Lulus Verifikasi Dewan Pers No.126/DP-Terverifikasi/K/X/2017

Kemiskinan Masyarakat Pesisir Masih Tinggi
Oleh : si/dd
Selasa | 15-01-2013 | 09:02 WIB

JAKARTA, batamtoday - Destructif Fishing Watch (DFW) Indonesia menilai upaya penanggulangan kemiskinan masyarakat pesisir yang dilakukan oleh pemerintah melalui Kementerian Kelautan dan Perikanan, hingga saat ini belum menunjukan hasil maksimal.


Sampai September 2012 lalu, kata Mohamad Abdi, Government Specialist DFW-Indonesia, jumlah penduduk miskin pesisir masih mencapai 7,87 juta orang atau 27,24 persen dari total penduduk miskin Indonesia yang berjumlah 28,59 juta.

"Peningkatan alokasi anggaran untuk program PNPM-KP pada tahun 2012 menjadi Rp 782,94 miliar dari hanya Rp 404 miliar tahun 2011, ternyata tak maksimal meningkatkan keekonomian masyarakat pesisir," ujar Abdi dalam rilisnya kepada batamtoday, Selasa (15/1/2013).

Komponen alokasi PNPM-KP yang jauh lebih besar ini, lanjutnya, teralokasi untuk kegiatan perikanan sebesar Rp 779 miliar, sedangkan untuk pengembangan garam rakyat dan Desa Pesisir Tangguh masing-masing sebasar Rp 84,74 miliar dan Rp 19,21 miliar. Anggaran ini masih ditambah dengan adanya Program Peningkatan Kehidupan Nelayan (PKN) yang merupakan dukungan sektor lain sebesar Rp 2,7 triliun.

"Namun, anggaran yang demikian besar ternyata belum berdampak secara signifikan pada upaya mengurangi jumlah penduduk miskin di pesisir.
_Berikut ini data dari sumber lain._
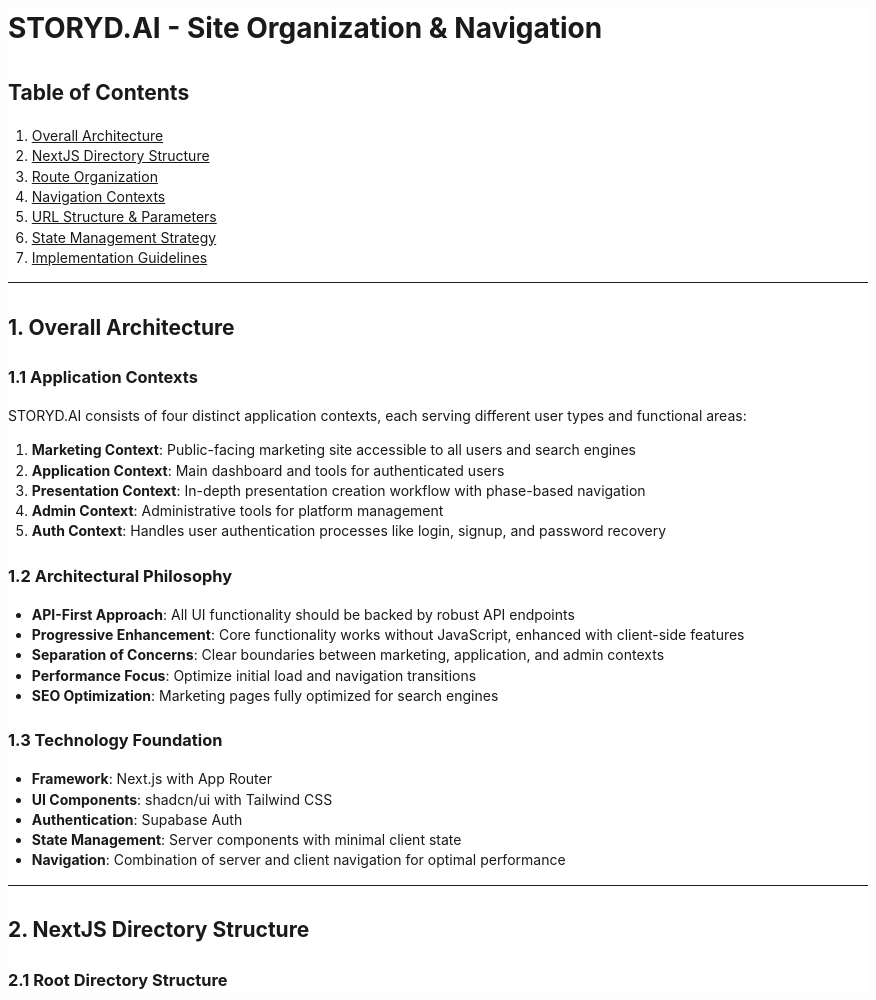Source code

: # STORYD.AI - Site Organization & Navigation

## Table of Contents

1. [Overall Architecture](#1-overall-architecture)
2. [NextJS Directory Structure](#2-nextjs-directory-structure)
3. [Route Organization](#3-route-organization)
4. [Navigation Contexts](#4-navigation-contexts)
5. [URL Structure & Parameters](#5-url-structure--parameters)
6. [State Management Strategy](#6-state-management-strategy)
7. [Implementation Guidelines](#7-implementation-guidelines)

---

## 1. Overall Architecture

### 1.1 Application Contexts

STORYD.AI consists of four distinct application contexts, each serving different user types and functional areas:

1. **Marketing Context**: Public-facing marketing site accessible to all users and search engines
2. **Application Context**: Main dashboard and tools for authenticated users
3. **Presentation Context**: In-depth presentation creation workflow with phase-based navigation
4. **Admin Context**: Administrative tools for platform management
5. **Auth Context**: Handles user authentication processes like login, signup, and password recovery

### 1.2 Architectural Philosophy

- **API-First Approach**: All UI functionality should be backed by robust API endpoints
- **Progressive Enhancement**: Core functionality works without JavaScript, enhanced with client-side features
- **Separation of Concerns**: Clear boundaries between marketing, application, and admin contexts
- **Performance Focus**: Optimize initial load and navigation transitions
- **SEO Optimization**: Marketing pages fully optimized for search engines

### 1.3 Technology Foundation

- **Framework**: Next.js with App Router
- **UI Components**: shadcn/ui with Tailwind CSS
- **Authentication**: Supabase Auth
- **State Management**: Server components with minimal client state
- **Navigation**: Combination of server and client navigation for optimal performance

---

## 2. NextJS Directory Structure

### 2.1 Root Directory Structure

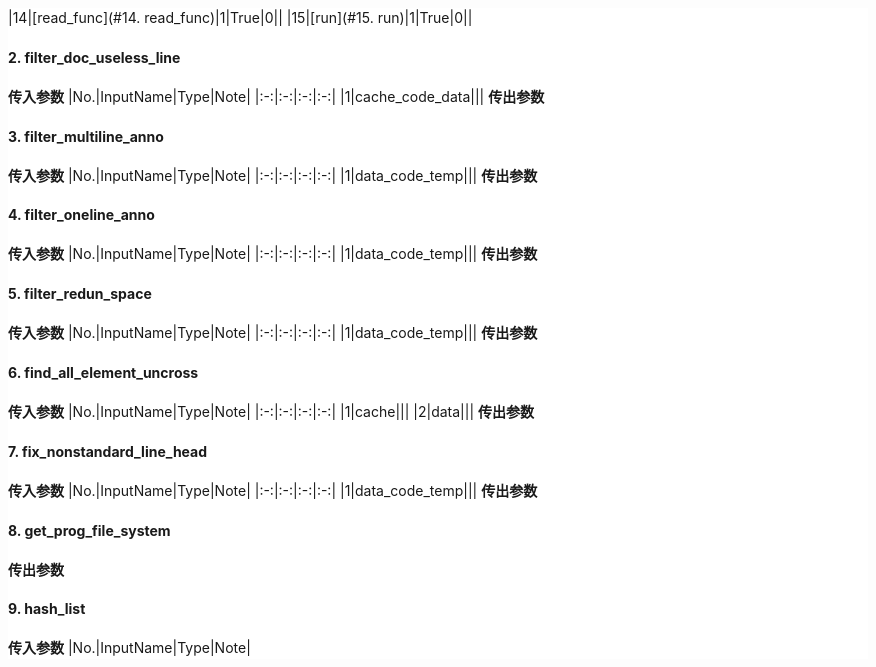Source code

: |14|[read\_func](#14. read\_func)|1|True|0||
|15|[run](#15. run)|1|True|0||
#### 2. filter\_doc\_useless\_line
__传入参数__
|No.|InputName|Type|Note|
|:-:|:-:|:-:|:-:|
|1|cache\_code\_data|||
__传出参数__
#### 3. filter\_multiline\_anno
__传入参数__
|No.|InputName|Type|Note|
|:-:|:-:|:-:|:-:|
|1|data\_code\_temp|||
__传出参数__
#### 4. filter\_oneline\_anno
__传入参数__
|No.|InputName|Type|Note|
|:-:|:-:|:-:|:-:|
|1|data\_code\_temp|||
__传出参数__
#### 5. filter\_redun\_space
__传入参数__
|No.|InputName|Type|Note|
|:-:|:-:|:-:|:-:|
|1|data\_code\_temp|||
__传出参数__
#### 6. find\_all\_element\_uncross
__传入参数__
|No.|InputName|Type|Note|
|:-:|:-:|:-:|:-:|
|1|cache|||
|2|data|||
__传出参数__
#### 7. fix\_nonstandard\_line\_head
__传入参数__
|No.|InputName|Type|Note|
|:-:|:-:|:-:|:-:|
|1|data\_code\_temp|||
__传出参数__
#### 8. get\_prog\_file\_system
__传出参数__
#### 9. hash\_list
__传入参数__
|No.|InputName|Type|Note|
Permasalahan kemiskinan di pesisir dan upaya penanganannya oleh pemerintah diperhadapkan oleh kompleksitas masalah yang ada dari hal ideologis, strategis maupun teknis," tuturnya.

DFW Indonesia juga menyayangkan sikap pemerintah hanya melakukan pendekatan secara teknis dan administrativ sehingga effort yang selama ini dikeluarkan tidak sebanding dengan yang didapatkan. Perubahan cuaca dan iklim akhir-akhir ini secara langsung memberi dampak pada aktivitas kehidupan di pesisir, seperti tingginya gelombang laut, angin puting beliung serta cuaca buruk menjadi ancaman baru kemiskinan.

Bahkan banyaknya program pengentasan kemiskinan yang diluncurkan, kata Abdi, malah justru membingungkan masyarakat. "Tumpang tindihnya program, memperlemah posisi dan inisiatif masyarakat karena terlalu dominannya pemerintah serta kegagalan pemerintah dalam merangkul swasta untuk menangani masalah ini," ungkapnya.

Secara teknis, program kemiskinan pesisir sering ditandai dengan masalah proses dan penjadwalan pencairan bantuan yang tepat waktu, birokrasi yang berbelit, kesiapan kelompok penerima serta kapasitas kelompok penerima bantuan. 

DFW Indonesia juga meminta pemerintah agar lebih bekerja keras untuk menangani kemiskinan pesisir dengan pendekatan yang lebih integrativ.

"Kemiskinan pesisir yang multidimensi memerlukan pendekatan yang multidimensi pula, sehingga isu dan permasalahan yang diintervensi benar merupakan akumulasi problem yang ada di pesisir," ujarnya.

Dikatakan Abdi, sudah menjadi rahasia umum, bahwa masalah di pesisir bukan saja tentang ekonomi tetapi ada isu sosial dan lingkungan yang semakin memberi tekanan pada struktur masyarakat. Target dan strategi MDGs (Millennium Development Goals) pesisir dan kepulauan bisa diformulasi dan menjadi solusi strategis untuk menjadi pendekatan baru karena memiliki indikator-indikator sosial, lingkungan dan ekonomi yang lebih valid.

Menurutnya, dengan semakin dekatnya akhir dari RPJM 2010-2014, batas waktu pencapaian MDGs 2015 serta perubahan iklim yang memberi dampak langsung pada pesisir, maka upaya pengurangan kemiskinan pesisir akan makin berat. Kita akan melihat, apakah tahun 2013 ada perubahan proses dan hasil atau pemerintah akan kembali terjebak pada rutinitas birokrasi yang sudah terlanjur mapan.